> _Document excerpt_
On Mon, Dec 19, 2011 at 4:58 PM, Aaron Meurer <[email protected]> wrote:
> 2011/12/19 Ondřej Čertík <[email protected]>:
>> On Sun, Dec 18, 2011 at 10:06 PM, Aaron Meurer <[email protected]> wrote:
>>> Hi.
>>>
>>> Thanks to this GCI task
>>> (http://www.google-melange.com/gci/task/view/google/gci2011/7242260),
>>> we now have an updated .mailmap file and the AUTHORS/aboutus have also
>>> been updated.  Several people were found to missing from those files
>>> and were added.
>>>
>>> If anyone has committed with more than one email address or name
>>> spelling, please check the .mailmap file to verify that we are using
>>> your preferred address/spelling.  Or if you see any incorrect entries
>>> or missing people, please let me know.
>>>
>>> The good news here is that we can now exactly determine how many
>>> authors SymPy has.  As of now, we have 169 people listed in the
>>> AUTHORS file and 165 people from the git history (from the command git
>>> log --format="%aN <%aE>" | sort -u  | wc -l, which thanks to the
>>> updated .mailmap, is correct). There are five people in the AUTHORS
>>> file who are not in the git metadata, either because they were not
>>> attributed correctly or because their last contribution was from
>>> before the move from SVN when we lost some history.  They are now
>>> marked with a * in the AUTHORS file.  There is one person who is not
>>> listed in the AUTHORS file (by request).
>>>
>>> So this totals 170 authors, as of right now.
>>>
>>> We can now also determine when the nth author was added by looking at
>>> the order in AUTHORS/aboutus, adding 1 for all but the first few
>>> contributors because of the person who is not listed (I'm not sure
>>> where exactly the line is drawn, Ondrej?), since they are in order in
>>
>> You mean when to start adding +1? This can be determined from the git
>> history. But anyway
>> I don't think it's a big deal.

> _Information supplied_
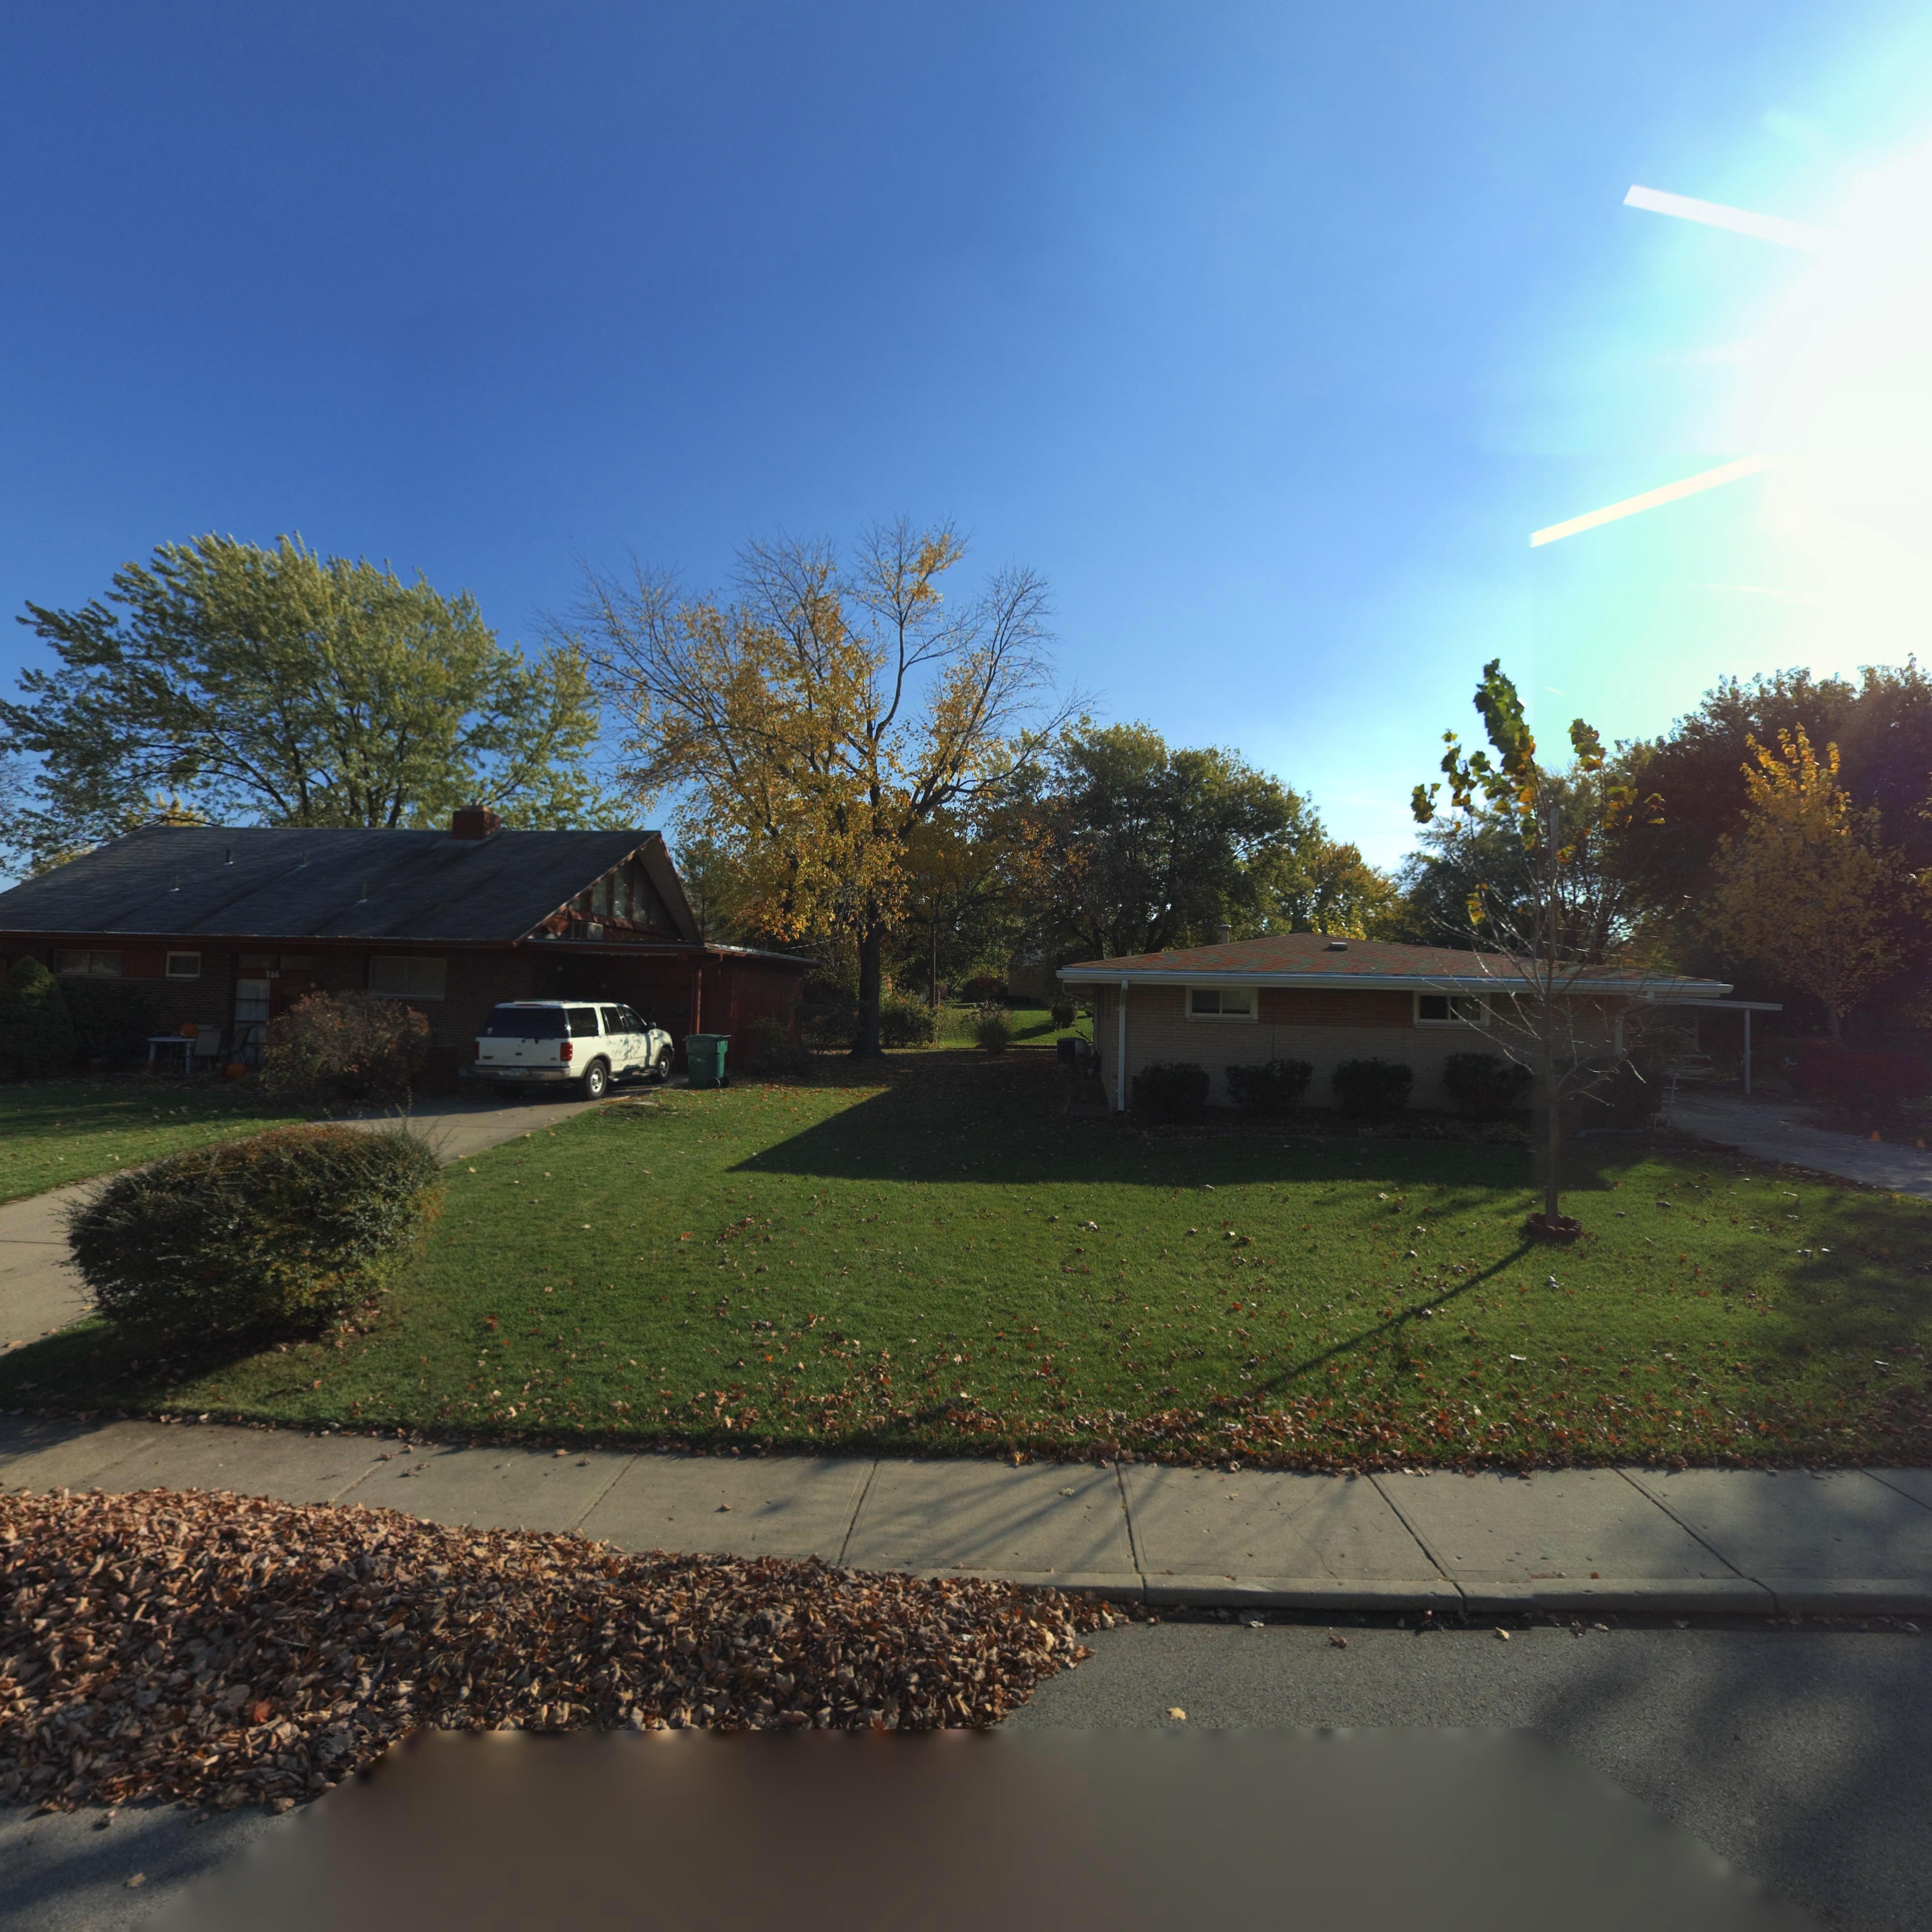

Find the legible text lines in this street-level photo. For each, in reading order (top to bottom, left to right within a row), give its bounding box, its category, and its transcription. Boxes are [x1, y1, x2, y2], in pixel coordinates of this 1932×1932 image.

> _Objective_
Reproduce the mailing-list thread above on SymPy's .mailmap file and author count verbatim, from first line to last.

> _Right answer_
On Mon, Dec 19, 2011 at 4:58 PM, Aaron Meurer <[email protected]> wrote:
> 2011/12/19 Ondřej Čertík <[email protected]>:
>> On Sun, Dec 18, 2011 at 10:06 PM, Aaron Meurer <[email protected]> wrote:
>>> Hi.
>>>
>>> Thanks to this GCI task
>>> (http://www.google-melange.com/gci/task/view/google/gci2011/7242260),
>>> we now have an updated .mailmap file and the AUTHORS/aboutus have also
>>> been updated.  Several people were found to missing from those files
>>> and were added.
>>>
>>> If anyone has committed with more than one email address or name
>>> spelling, please check the .mailmap file to verify that we are using
>>> your preferred address/spelling.  Or if you see any incorrect entries
>>> or missing people, please let me know.
>>>
>>> The good news here is that we can now exactly determine how many
>>> authors SymPy has.  As of now, we have 169 people listed in the
>>> AUTHORS file and 165 people from the git history (from the command git
>>> log --format="%aN <%aE>" | sort -u  | wc -l, which thanks to the
>>> updated .mailmap, is correct). There are five people in the AUTHORS
>>> file who are not in the git metadata, either because they were not
>>> attributed correctly or because their last contribution was from
>>> before the move from SVN when we lost some history.  They are now
>>> marked with a * in the AUTHORS file.  There is one person who is not
>>> listed in the AUTHORS file (by request).
>>>
>>> So this totals 170 authors, as of right now.
>>>
>>> We can now also determine when the nth author was added by looking at
>>> the order in AUTHORS/aboutus, adding 1 for all but the first few
>>> contributors because of the person who is not listed (I'm not sure
>>> where exactly the line is drawn, Ondrej?), since they are in order in
>>
>> You mean when to start adding +1? This can be determined from the git
>> history. But anyway
>> I don't think it's a big deal.